The Tootsie Roll has earned a place in American pop culture — and history — for its chewy indestructibility. The Chicago icon was used as an energy boost in World War II military rations, and was mistakenly air-dropped to grateful soldiers fighting in the Korean War.
The confection has even been used to plug fuel drums, radiators and gas tanks hit by enemy bullets.
A display at the National Museum of the Marine Corps tells the story of the so-called “Chosin Few,” or the “Frozen Chosin,” the men of the 1950 Battle of Chosin Reservoir in North Korea. It features a figure of a Marine standing in snow, a Tootsie Roll wrapper at his feet.
The beleaguered Marines fought in temperatures that dipped as low as -50 degrees, surrounded by 10 Chinese divisions. When they sought additional mortar rounds, the radio code for the ammunition was “Tootsie Rolls.”
“The only problem was, the guy in the rear didn’t know that code,” Ret. Major Dave Vickers said in a museum video on the episode.
“The next morning, they dropped, air-dropped crates of Tootsie Rolls into the Marines, no mortar ammunition,” said Ret. Lt. Col.

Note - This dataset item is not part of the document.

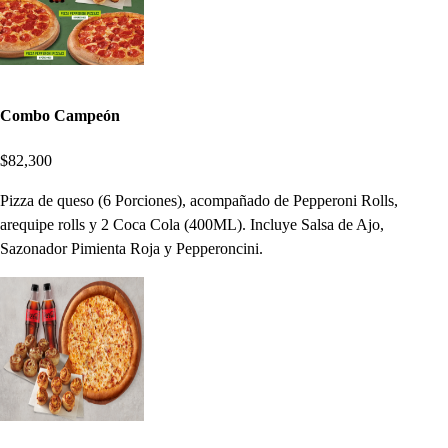
Combo Campeón
$82,300
Pizza de queso (6 Porciones), acompañado de Pepperoni Rolls,
arequipe rolls y 2 Coca Cola (400ML). Incluye Salsa de Ajo,
Sazonador Pimienta Roja y Pepperoncini.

Andy Traynor.
The candy turned out to be a blessing in disguise.
“Those Tootsie Rolls gave them the sugar and the energy they needed to keep moving and to keep fighting,” Vickers said. “There were literally hundreds of these Tootsie Roll wrappers lining the roads.”
When the ‘Chosin Few’ meet for reunions, the Tootsie Roll company “always sends boxes of Tootsie Rolls,” Traynor said.
In more recent times, the confection was the name of a popular 1990s rap song, “Tootsee Roll” by the group 69 Boyz.
And a Tootsie Roll heist was featured in the 2004 Chicago novel by John McNally, “The Book of Ralph.”